I imagine there will a lot of food left over this year. A big turkey or goose or nut roast that sits uneaten and un-shared; treats and gifts still with us, ones we now need to post and ones that will not arrive in time; little faces who won’t see grandparents, aunts and uncles; games that won’t be played; quieter homes. Next year we will talk about this time. Some will say it was the worst year ever, that Christmas was a disaster. Others, those who don’t waste time moaning about what cannot be, will say how thankful they are to have made the best of both the year and the strangely empty Christmas. I know which I will choose. Confusion has surrounded us since March. March! It is the longest time, yet not long enough to confound us, not as it might have done in times of endless war. We have no idea how fortunate we are. This past year is not the worst ever. It is just a year within which a lot happened. Just one year. And during this year, what do we remember of the good and great things that happened? The random acts of kindness, the surprising messages of support and encouragement, the way we learned to zoom or hug virtually, the phone chats, the waves and smiles of passers by, the food left on a doorstep, all happened because of this so called terrible year. Surely such gifts are worth remembering.
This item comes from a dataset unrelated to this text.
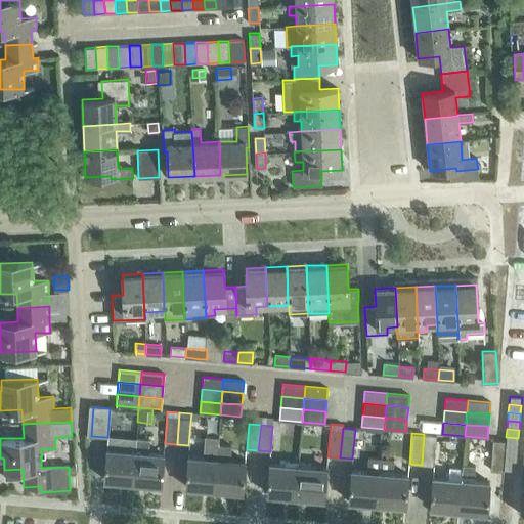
[(433,466),(436,435),(424,434),(422,465),(433,466)]
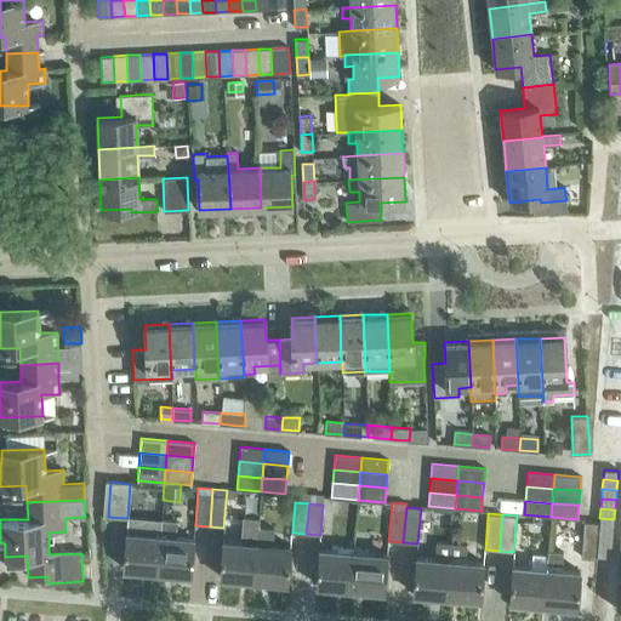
[(614,529),(614,519),(599,518),(599,523),(599,528),(614,529)]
If we are fortunate enough to still be here, to be able to eat well, to be free to choose our attitude before the inevitable, then we can still celebrate Christmas, life and those we love. We just need to think, and right now, how we will do that. We have 4 days of 24 hours left to re-design our plans and our attitude. Learning how to be adaptable and versatile is a by product of ‘tough’ times. In easy times, there is little need to employ either. Why would we? When what we expect comes without troubling us much, we just float along like sticks in a river. But when the floods come and the water swirls and twists and lips over the banks, we can get stuck in eddies or stranded on rocks, wet and going nowhere. In our minds there is tremendous power. By choosing not to lie, wet and going nowhere, we can change everybody’s anything. If one person decides to shine their light into a roomful of darkness, then everyone can see. The light may not illuminate all expectations, but it will, once eyes grow accustomed to the brave flicker, allow others to find their own light and before you know, the room becomes quite magical.

And disappointment is reversed, in one single decision to celebrate this wonderful time.